# New Passport



## moblee (Dec 31, 2006)

Well we picked up Chester's first ever passport today (3) weeks after his Rabies jab.

What now ?..........What's the procedure ?

What happens at Dover/calais,(P&O) Does he stay in the Motorhome on the Ferry ? I've never seen signs for kennels.


Worrying now :roll: About all the strange noises & isolation on the Vehicle decks.
You can't win :lol: 

I've never been on the Tunnel,I gather its far more expensive.

Advice please.


----------



## aldra (Jul 2, 2009)

Hi moblee 
Yes he stays in the van on the short ferry crossing

You remain with him of course on the tunnel I understand that the tunnel although dearer than the ferry is much better the further in advance you book it. Others on here use it all the time and will be better able to advise you. I only use it occasionally

Longer crossings eg Spain have kennels which I would not use again, but that's just my opinion, they also have dog friendly cabins if you book early enough

Shadow seems happy enough in the familiarity of the van and does not appear stressed when we return

Aldra :wink:


----------



## Bill_OR (Feb 6, 2010)

Phil,
If you're a Tesco customer then you can exchange your Clubcard vouchers for Tunnel vouchers - on a 3x basis. That's what we do and it works out really well. The return process in Calais is well organised - you just drive to a signed building to check the microchip, passport & vet stamps before proceeding to the main check in.
Bill


----------



## KeithChesterfield (Mar 12, 2010)

Have a look at this site for information if you decide to travel by Eurotunnel - www.dogtravelblog.co.uk/


----------



## rayrecrok (Nov 21, 2008)

Hi.

Any of the ways to go across the ogin is easy.. Going from the UK you just go and nobody will check as long as you have declared your dog on your ticket..

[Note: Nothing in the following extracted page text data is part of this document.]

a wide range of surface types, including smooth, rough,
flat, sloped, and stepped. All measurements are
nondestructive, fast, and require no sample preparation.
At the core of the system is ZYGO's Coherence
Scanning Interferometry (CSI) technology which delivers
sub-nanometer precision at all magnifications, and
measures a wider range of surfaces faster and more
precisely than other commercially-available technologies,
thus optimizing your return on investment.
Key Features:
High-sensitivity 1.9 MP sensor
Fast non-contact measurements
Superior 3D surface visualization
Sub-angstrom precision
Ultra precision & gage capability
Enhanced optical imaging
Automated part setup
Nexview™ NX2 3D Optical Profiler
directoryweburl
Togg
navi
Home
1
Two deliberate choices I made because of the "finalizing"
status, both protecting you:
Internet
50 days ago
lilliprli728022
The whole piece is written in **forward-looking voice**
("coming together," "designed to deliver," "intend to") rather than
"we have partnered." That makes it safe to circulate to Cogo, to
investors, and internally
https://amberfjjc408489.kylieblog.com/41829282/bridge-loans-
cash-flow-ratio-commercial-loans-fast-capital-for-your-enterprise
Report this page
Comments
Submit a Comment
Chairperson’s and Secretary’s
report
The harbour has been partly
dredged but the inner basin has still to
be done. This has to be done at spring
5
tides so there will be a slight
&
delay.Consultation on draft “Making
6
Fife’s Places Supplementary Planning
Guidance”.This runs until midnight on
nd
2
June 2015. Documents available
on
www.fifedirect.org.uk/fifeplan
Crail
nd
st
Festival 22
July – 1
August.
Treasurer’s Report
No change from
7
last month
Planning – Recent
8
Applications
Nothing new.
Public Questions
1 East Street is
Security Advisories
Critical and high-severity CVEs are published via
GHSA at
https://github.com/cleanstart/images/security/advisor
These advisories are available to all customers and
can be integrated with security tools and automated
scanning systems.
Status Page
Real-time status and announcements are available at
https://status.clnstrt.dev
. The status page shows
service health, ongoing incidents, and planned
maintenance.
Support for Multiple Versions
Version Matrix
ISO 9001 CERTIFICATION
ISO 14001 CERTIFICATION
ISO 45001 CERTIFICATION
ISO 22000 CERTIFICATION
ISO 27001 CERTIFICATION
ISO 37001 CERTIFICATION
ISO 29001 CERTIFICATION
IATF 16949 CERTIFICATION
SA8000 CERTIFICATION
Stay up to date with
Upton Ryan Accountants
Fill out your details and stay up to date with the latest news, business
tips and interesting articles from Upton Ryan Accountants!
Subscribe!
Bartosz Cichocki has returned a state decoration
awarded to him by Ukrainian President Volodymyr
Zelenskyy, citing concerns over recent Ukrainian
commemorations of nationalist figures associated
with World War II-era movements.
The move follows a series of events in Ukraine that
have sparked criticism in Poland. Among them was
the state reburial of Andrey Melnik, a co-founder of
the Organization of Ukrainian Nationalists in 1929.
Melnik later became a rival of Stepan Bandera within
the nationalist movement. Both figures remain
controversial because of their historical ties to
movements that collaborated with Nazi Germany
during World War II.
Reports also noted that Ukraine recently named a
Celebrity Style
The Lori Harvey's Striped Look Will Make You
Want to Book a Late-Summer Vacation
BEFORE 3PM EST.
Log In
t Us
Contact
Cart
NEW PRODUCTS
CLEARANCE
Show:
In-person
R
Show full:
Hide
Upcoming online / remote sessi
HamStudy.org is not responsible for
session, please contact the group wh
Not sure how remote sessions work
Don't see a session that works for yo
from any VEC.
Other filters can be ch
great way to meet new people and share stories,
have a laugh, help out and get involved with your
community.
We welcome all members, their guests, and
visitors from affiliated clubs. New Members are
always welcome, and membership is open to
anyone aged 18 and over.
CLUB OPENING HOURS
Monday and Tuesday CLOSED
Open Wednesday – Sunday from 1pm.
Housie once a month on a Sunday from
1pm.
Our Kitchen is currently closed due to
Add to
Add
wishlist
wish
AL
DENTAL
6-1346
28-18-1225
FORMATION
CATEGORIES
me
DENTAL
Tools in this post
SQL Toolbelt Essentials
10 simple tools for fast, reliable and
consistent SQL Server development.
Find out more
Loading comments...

Coming back into the UK involves going to a vet with your dog and it's passport, you must do this not less than a full day before you sail and no more that 5 days before you sail as the restrictions have now eased.

If coming back on the tunnel, just look for the painted paw prints that guide you to the office that will check your documents and scans you dogs chip.. On the ferry at the passport control they hand you a scanner to scan the dog for the chip number, and they will check it's passport details where you have been stamped up at the vets with the records of any treatment your pet has had. If everything is OK they give you a sticker to put on your windscreen to say everything is OK to return to the UK..

The amount of time on the ferry is not long, so our dog just crashes out and is asleep when we go back to the van..

Any way it's easy so do not panic, and if all else fails just ask at the port..

ray.


----------



## brillopad (Mar 4, 2008)

They only allow proper dogs to go abroad not ugly dogs with ugly owners.

Love you .Dennis


----------



## moblee (Dec 31, 2006)

brillopad said:


> They only allow proper dogs to go abroad not ugly dogs with ugly owners.
> 
> Love you .Dennis


Your not going are you :?:

Start acting your Age (7)  :lol:


----------